School boards of trustees want charter schools to be limited to three only, set up on a trial basis for three to five years, and assessed by an independent research programme.
The New Zealand School Trustees Association, which represents about 2200 school boards of trustees, has what it calls a "midway position" on charter schools with no blanket opposition or blanket support.
But the association has concerns at some elements of the policy including the proposal to allow non-registered teachers as full-time classroom teachers and setting it up outside the accountabilities of the Official Information Act and the Office of the Ombudsman.
And it says the new schools should be restricted to a small-scale formal trial of no more than three schools for no more than five years.
Association president Lorraine Kerr and general manager Ray Newport made submissions yesterday to the education select committee at Parliament on the legislation establishing charter schools.
Any extension of the schools beyond the trial period should be subject to evidence from the research process and review by the select committee, their submission said.

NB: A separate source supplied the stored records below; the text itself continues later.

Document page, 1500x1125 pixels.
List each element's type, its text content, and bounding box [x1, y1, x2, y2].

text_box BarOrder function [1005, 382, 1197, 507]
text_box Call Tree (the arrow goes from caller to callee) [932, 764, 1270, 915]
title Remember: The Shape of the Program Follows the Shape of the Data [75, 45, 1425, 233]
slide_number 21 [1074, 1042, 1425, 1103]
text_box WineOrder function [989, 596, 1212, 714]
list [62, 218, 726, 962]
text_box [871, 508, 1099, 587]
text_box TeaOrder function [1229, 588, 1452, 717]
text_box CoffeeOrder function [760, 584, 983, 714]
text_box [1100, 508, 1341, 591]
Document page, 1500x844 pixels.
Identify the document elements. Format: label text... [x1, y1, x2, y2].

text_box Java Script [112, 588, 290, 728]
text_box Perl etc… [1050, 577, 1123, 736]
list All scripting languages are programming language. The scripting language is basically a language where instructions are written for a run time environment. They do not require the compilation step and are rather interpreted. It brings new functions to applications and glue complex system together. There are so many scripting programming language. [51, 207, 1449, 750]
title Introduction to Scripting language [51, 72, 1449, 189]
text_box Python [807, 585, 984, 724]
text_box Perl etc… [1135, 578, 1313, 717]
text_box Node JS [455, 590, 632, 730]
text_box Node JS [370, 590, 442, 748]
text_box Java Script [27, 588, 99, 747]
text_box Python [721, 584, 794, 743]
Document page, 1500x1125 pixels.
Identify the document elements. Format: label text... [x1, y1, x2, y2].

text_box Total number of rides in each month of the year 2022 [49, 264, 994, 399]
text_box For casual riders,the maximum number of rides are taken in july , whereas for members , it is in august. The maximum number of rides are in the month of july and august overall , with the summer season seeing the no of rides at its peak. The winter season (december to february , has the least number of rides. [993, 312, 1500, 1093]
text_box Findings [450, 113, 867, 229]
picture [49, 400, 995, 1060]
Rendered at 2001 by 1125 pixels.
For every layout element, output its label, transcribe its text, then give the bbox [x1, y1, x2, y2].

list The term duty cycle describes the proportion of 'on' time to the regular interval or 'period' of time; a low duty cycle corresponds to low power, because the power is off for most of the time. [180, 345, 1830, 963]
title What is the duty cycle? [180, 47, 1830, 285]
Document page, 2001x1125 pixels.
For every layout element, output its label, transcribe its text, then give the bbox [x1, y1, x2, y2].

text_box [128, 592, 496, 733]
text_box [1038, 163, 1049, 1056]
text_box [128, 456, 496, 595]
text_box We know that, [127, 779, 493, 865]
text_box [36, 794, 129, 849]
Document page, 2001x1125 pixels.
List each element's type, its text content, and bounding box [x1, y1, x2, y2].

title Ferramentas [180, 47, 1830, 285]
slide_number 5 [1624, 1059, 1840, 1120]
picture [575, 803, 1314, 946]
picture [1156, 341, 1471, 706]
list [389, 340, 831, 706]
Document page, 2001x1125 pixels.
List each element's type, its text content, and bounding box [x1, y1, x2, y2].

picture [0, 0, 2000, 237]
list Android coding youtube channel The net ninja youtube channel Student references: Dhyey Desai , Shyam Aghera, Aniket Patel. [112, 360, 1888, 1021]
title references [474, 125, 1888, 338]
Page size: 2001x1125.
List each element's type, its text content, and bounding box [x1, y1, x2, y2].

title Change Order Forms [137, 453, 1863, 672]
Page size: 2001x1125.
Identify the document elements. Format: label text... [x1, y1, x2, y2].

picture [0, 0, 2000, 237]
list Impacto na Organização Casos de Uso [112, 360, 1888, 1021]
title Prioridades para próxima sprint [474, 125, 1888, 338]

The first charter schools, or partnership schools as they are described in legislation, will be ready to go in January next year. They will be state-funded on a fixed term contract but privately run by either not-for-profit or for-profit organisations in areas of significant educational under-achievement.
Mr Newport told the committee: "We can't see any compelling case either way.
"We think that rather than simply oppose the idea, that the select committee should consider through legislation authorising a trial of partnership schools for a particular period - we say three to five years. Put a research project alongside those schools and let the evidence determine at the end of that time, what sort of outcomes they have achieved.
"If the outcomes are stunning so be it, then it is something we should all be looking at."
The charter school policy was a surprise element of National's confidence and supply agreement with Act after the 2011 election - a surprise because it had not been mentioned in either party's education policy in the campaign.
Associate Education Minister and Act leader John Banks told the Herald last week that it was not yet clear how many schools would be established next year.
"It could be three, it could be four, it could be six and if there were 10 I'd love to convince my coalition senior partners that we should go with 10 so we don't know yet."
They did not yet know how many expressions of interest there would be.
"But what we do know is there are a lot and what we do know is that we don't want to bite off more than we can chew. What we will need is an absolute commitment and a belief that these people can deliver on what they promise."